## WHAT IS EXPECTED:
Only the pictures are dropped; the lines of the material that follow are returned exactly.

_ _ _ _

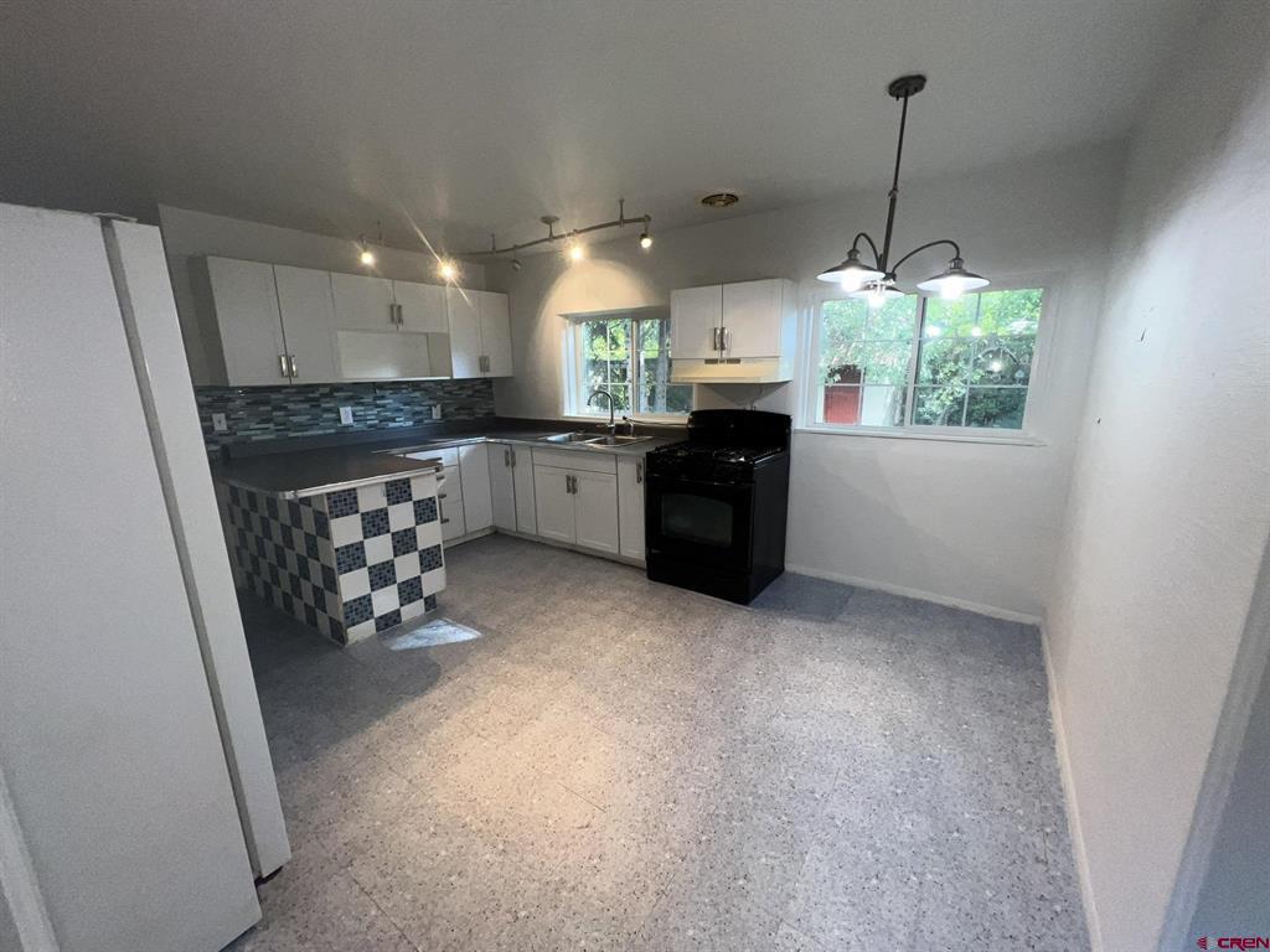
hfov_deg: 106.2
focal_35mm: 13
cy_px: 476
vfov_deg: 89.9
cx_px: 635
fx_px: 477
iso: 80
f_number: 1.8
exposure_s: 1/120
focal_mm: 1.57
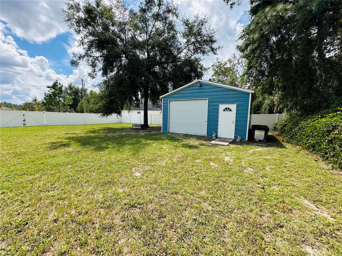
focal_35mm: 14
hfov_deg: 102.1
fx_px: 138
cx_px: 171
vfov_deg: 85.7
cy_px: 128
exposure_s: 1/1024
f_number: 2.2
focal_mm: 2.22
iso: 50
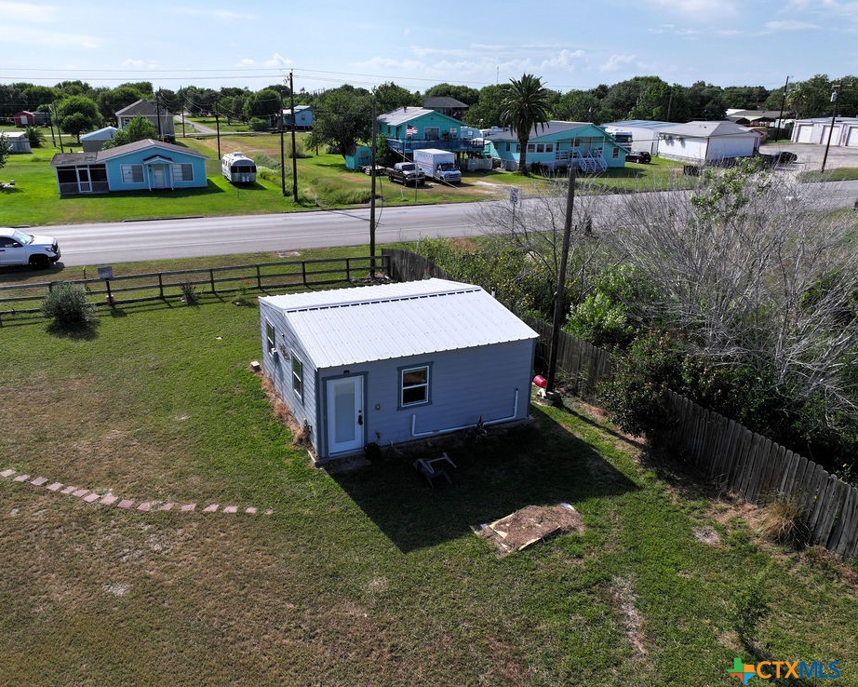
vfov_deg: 54.9
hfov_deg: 65.9
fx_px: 660
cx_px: 386
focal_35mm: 26
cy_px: 347
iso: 160
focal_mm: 12.29
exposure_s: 1/2500
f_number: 2.8
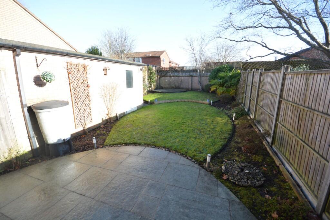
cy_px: 110
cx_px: 165
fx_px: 137
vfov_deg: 77.3
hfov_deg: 100.4
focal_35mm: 15
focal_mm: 10
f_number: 8
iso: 400
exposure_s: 1/200
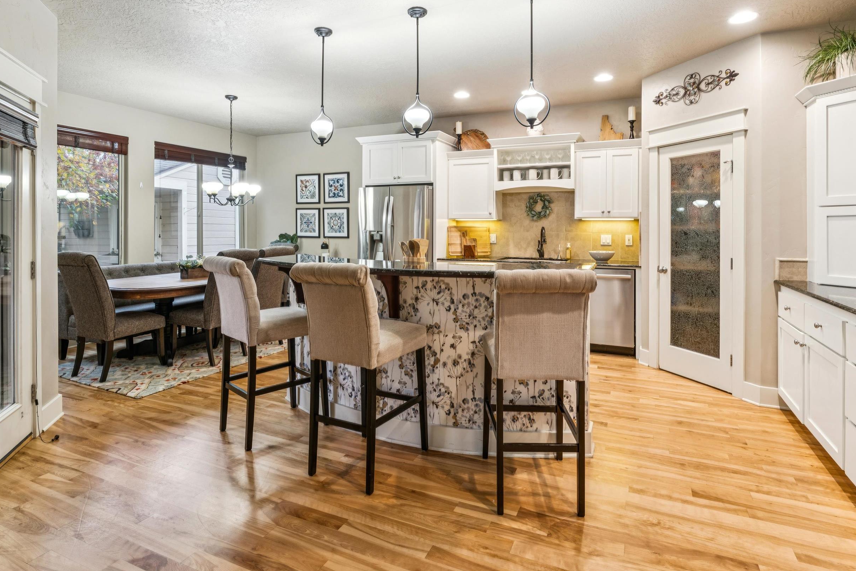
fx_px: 467
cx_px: 432
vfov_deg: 62.4
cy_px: 230
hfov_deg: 85.0
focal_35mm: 20
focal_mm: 15.5
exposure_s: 1/2.5
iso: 400
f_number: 13
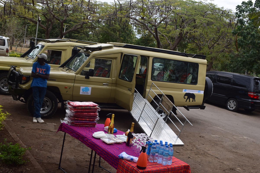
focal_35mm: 39
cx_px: 130
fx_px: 282
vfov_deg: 34.2
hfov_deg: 49.6
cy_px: 86
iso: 400
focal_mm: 26
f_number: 9
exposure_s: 1/125
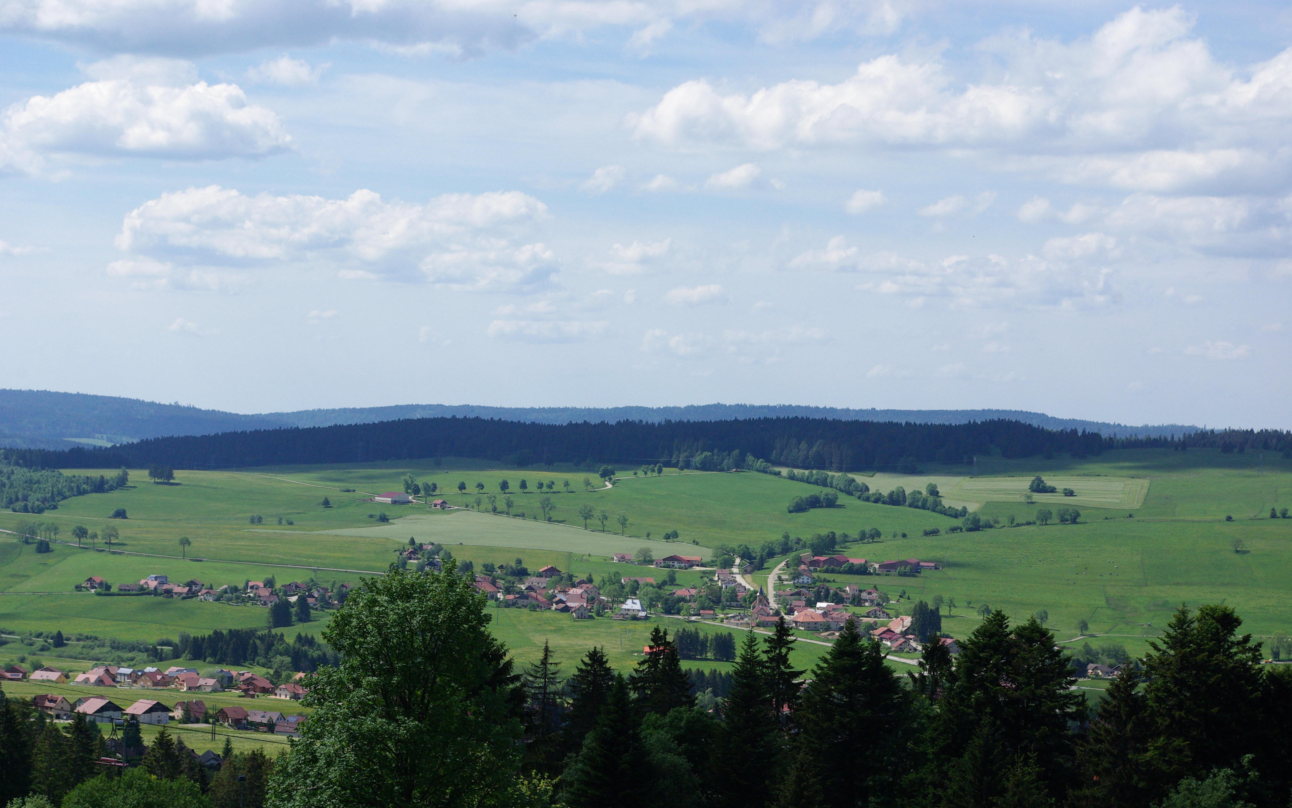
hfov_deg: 24.5
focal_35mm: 85
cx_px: 644
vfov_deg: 15.5
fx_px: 2976
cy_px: 433
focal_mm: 55
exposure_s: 1/750
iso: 400
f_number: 11
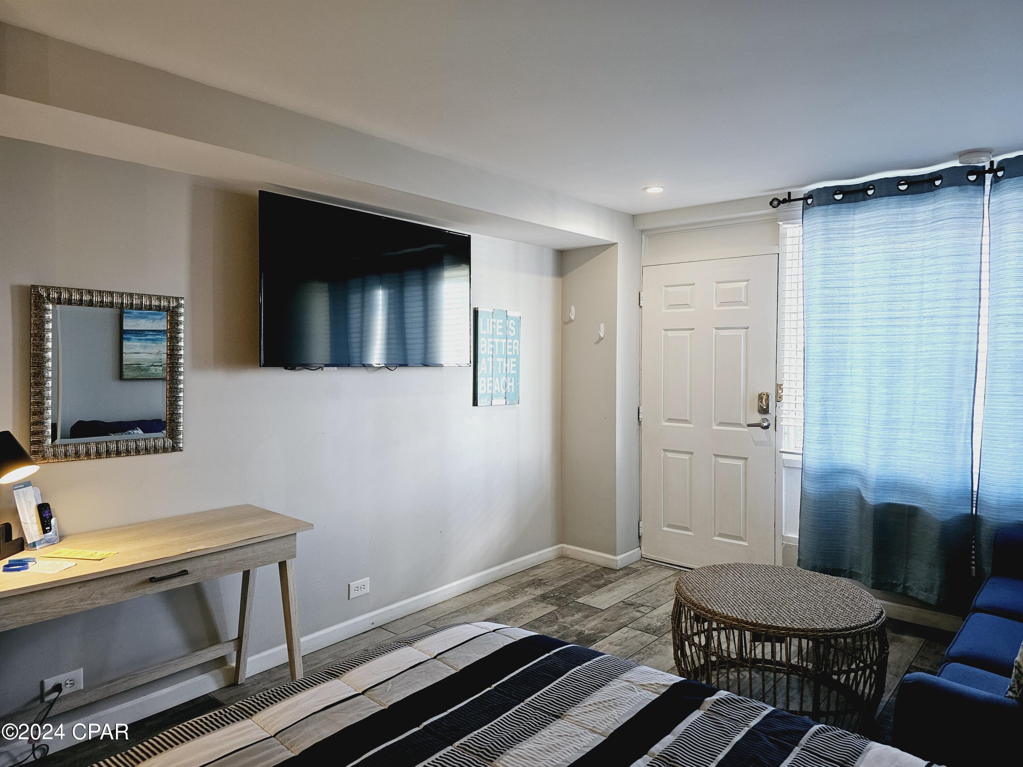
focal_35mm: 23
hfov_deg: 73.9
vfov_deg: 58.9
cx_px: 512
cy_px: 384
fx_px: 680
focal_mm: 6.3
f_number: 1.7
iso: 125
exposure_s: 1/120
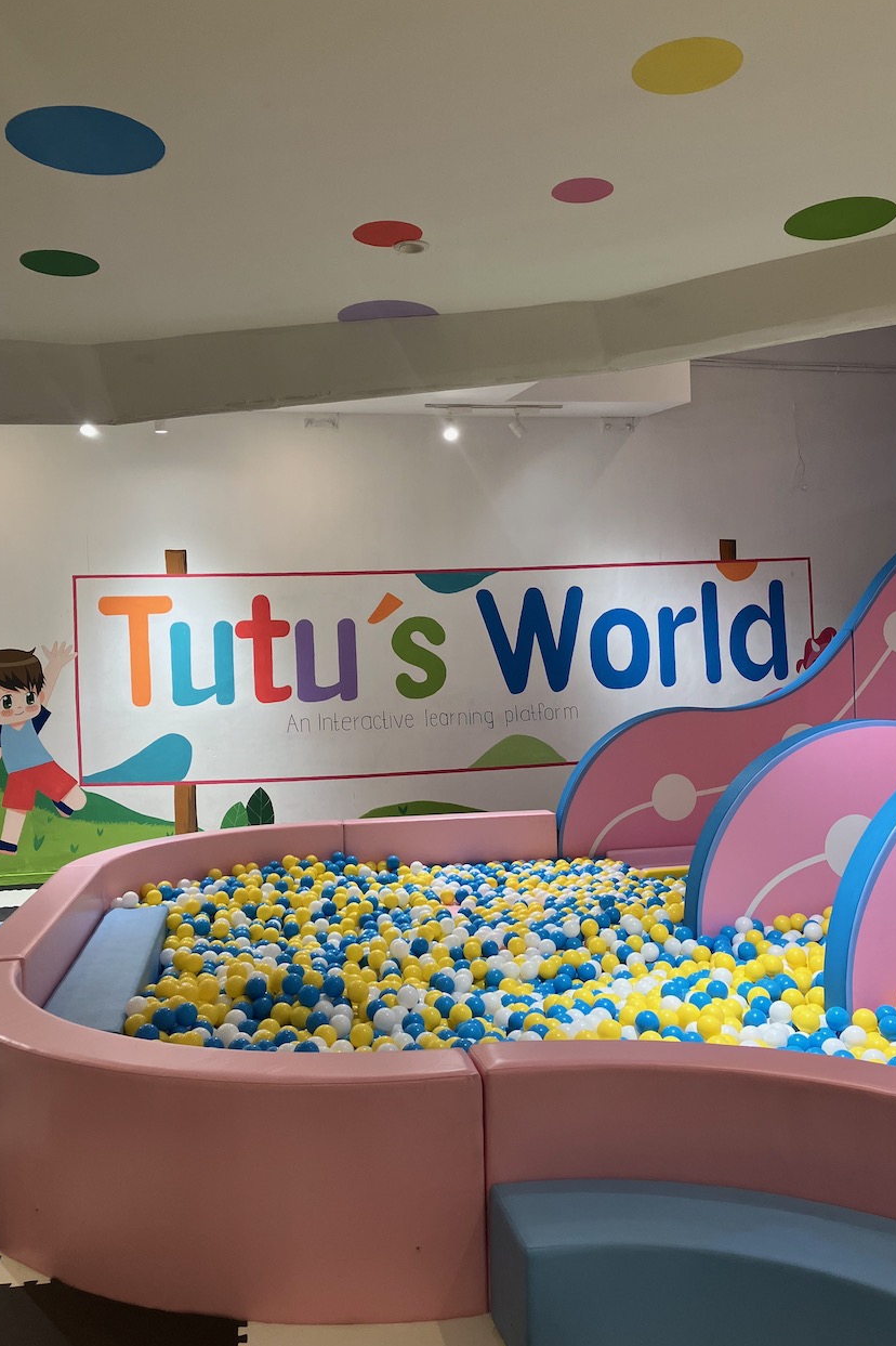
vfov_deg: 61.9
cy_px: 661
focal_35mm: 30
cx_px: 459
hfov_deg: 43.6
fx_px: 1121
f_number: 1.8
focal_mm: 3.99
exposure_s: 1/100
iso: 80
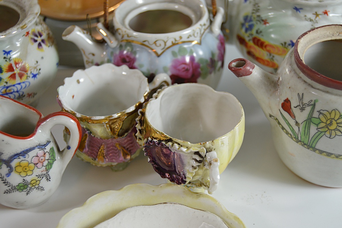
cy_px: 114
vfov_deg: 23.7
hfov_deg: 35.1
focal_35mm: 57
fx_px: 541
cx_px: 171
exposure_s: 1/125
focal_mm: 38
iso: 400
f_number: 5.6
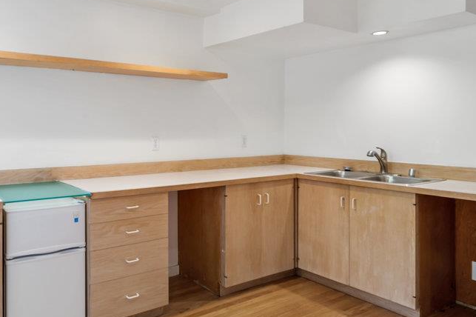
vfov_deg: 44.8
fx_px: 382
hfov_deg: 61.5
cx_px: 141
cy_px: 130
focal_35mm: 29
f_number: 9
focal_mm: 15.5
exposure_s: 1/3
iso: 400
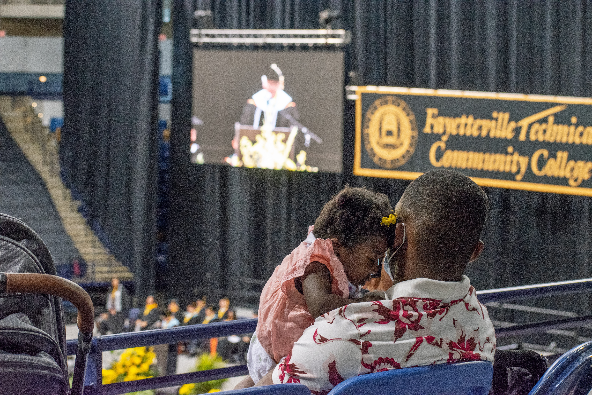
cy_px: 198
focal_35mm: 112
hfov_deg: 18.2
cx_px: 296
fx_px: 1850
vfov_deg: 12.2
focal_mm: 75
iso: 1250
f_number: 8
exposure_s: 1/125
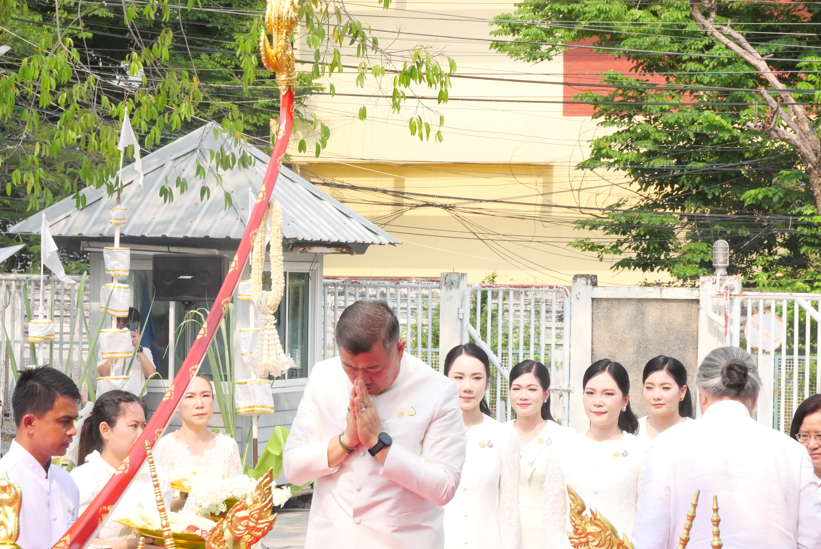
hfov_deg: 16.5
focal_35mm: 124
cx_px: 410
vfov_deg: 11.1
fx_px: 2830
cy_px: 274
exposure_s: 1/4000
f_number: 9
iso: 4000
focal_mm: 60
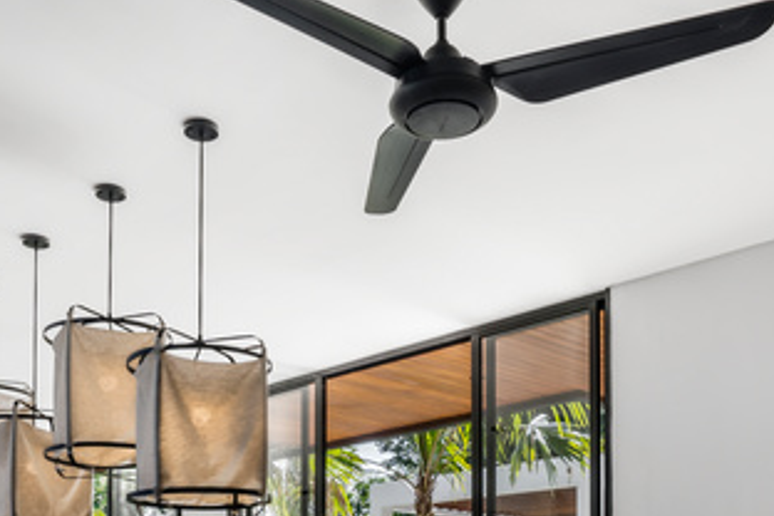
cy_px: 646
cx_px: 362
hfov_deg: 47.4
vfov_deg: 27.8
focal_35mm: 41
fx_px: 881
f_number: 10
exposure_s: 1/3
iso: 50
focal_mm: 16
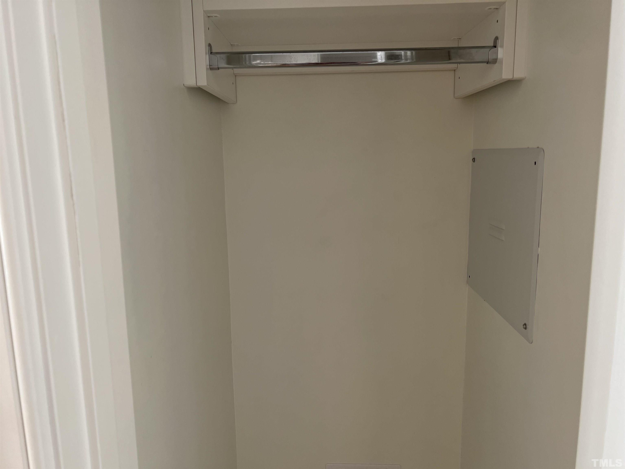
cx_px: 312
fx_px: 469
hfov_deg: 67.3
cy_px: 234
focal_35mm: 26
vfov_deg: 53.1
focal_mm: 5.7
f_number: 1.5
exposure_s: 1/60
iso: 80
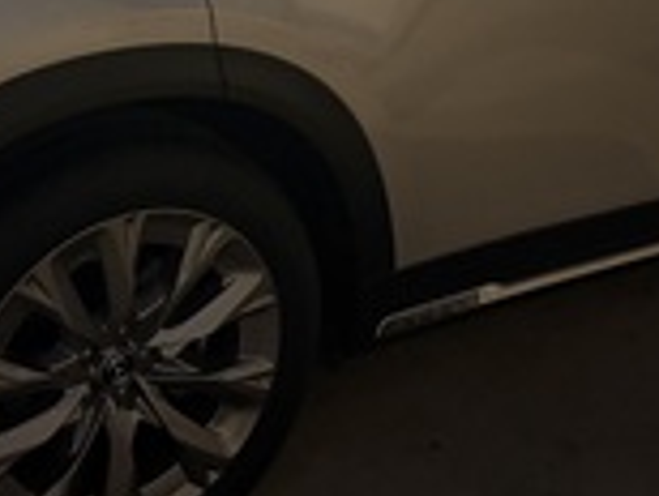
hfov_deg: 27.2
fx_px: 1354
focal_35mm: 71
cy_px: -36
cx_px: 237
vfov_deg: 19.9
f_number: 1.78
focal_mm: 6.76
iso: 1600
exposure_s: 1/15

_ _ _ _

## YOUR RESPONSE:
hfov_deg: 106.2
focal_35mm: 13
cy_px: 476
vfov_deg: 89.9
cx_px: 635
fx_px: 477
iso: 80
f_number: 1.8
exposure_s: 1/120
focal_mm: 1.57
focal_35mm: 14
hfov_deg: 102.1
fx_px: 138
cx_px: 171
vfov_deg: 85.7
cy_px: 128
exposure_s: 1/1024
f_number: 2.2
focal_mm: 2.22
iso: 50
vfov_deg: 54.9
hfov_deg: 65.9
fx_px: 660
cx_px: 386
focal_35mm: 26
cy_px: 347
iso: 160
focal_mm: 12.29
exposure_s: 1/2500
f_number: 2.8
cy_px: 110
cx_px: 165
fx_px: 137
vfov_deg: 77.3
hfov_deg: 100.4
focal_35mm: 15
focal_mm: 10
f_number: 8
iso: 400
exposure_s: 1/200
fx_px: 467
cx_px: 432
vfov_deg: 62.4
cy_px: 230
hfov_deg: 85.0
focal_35mm: 20
focal_mm: 15.5
exposure_s: 1/2.5
iso: 400
f_number: 13
focal_35mm: 39
cx_px: 130
fx_px: 282
vfov_deg: 34.2
hfov_deg: 49.6
cy_px: 86
iso: 400
focal_mm: 26
f_number: 9
exposure_s: 1/125
hfov_deg: 24.5
focal_35mm: 85
cx_px: 644
vfov_deg: 15.5
fx_px: 2976
cy_px: 433
focal_mm: 55
exposure_s: 1/750
iso: 400
f_number: 11
focal_35mm: 23
hfov_deg: 73.9
vfov_deg: 58.9
cx_px: 512
cy_px: 384
fx_px: 680
focal_mm: 6.3
f_number: 1.7
iso: 125
exposure_s: 1/120
vfov_deg: 61.9
cy_px: 661
focal_35mm: 30
cx_px: 459
hfov_deg: 43.6
fx_px: 1121
f_number: 1.8
focal_mm: 3.99
exposure_s: 1/100
iso: 80
cy_px: 114
vfov_deg: 23.7
hfov_deg: 35.1
focal_35mm: 57
fx_px: 541
cx_px: 171
exposure_s: 1/125
focal_mm: 38
iso: 400
f_number: 5.6
vfov_deg: 44.8
fx_px: 382
hfov_deg: 61.5
cx_px: 141
cy_px: 130
focal_35mm: 29
f_number: 9
focal_mm: 15.5
exposure_s: 1/3
iso: 400
cy_px: 198
focal_35mm: 112
hfov_deg: 18.2
cx_px: 296
fx_px: 1850
vfov_deg: 12.2
focal_mm: 75
iso: 1250
f_number: 8
exposure_s: 1/125
hfov_deg: 16.5
focal_35mm: 124
cx_px: 410
vfov_deg: 11.1
fx_px: 2830
cy_px: 274
exposure_s: 1/4000
f_number: 9
iso: 4000
focal_mm: 60
cy_px: 646
cx_px: 362
hfov_deg: 47.4
vfov_deg: 27.8
focal_35mm: 41
fx_px: 881
f_number: 10
exposure_s: 1/3
iso: 50
focal_mm: 16
cx_px: 312
fx_px: 469
hfov_deg: 67.3
cy_px: 234
focal_35mm: 26
vfov_deg: 53.1
focal_mm: 5.7
f_number: 1.5
exposure_s: 1/60
iso: 80
hfov_deg: 27.2
fx_px: 1354
focal_35mm: 71
cy_px: -36
cx_px: 237
vfov_deg: 19.9
f_number: 1.78
focal_mm: 6.76
iso: 1600
exposure_s: 1/15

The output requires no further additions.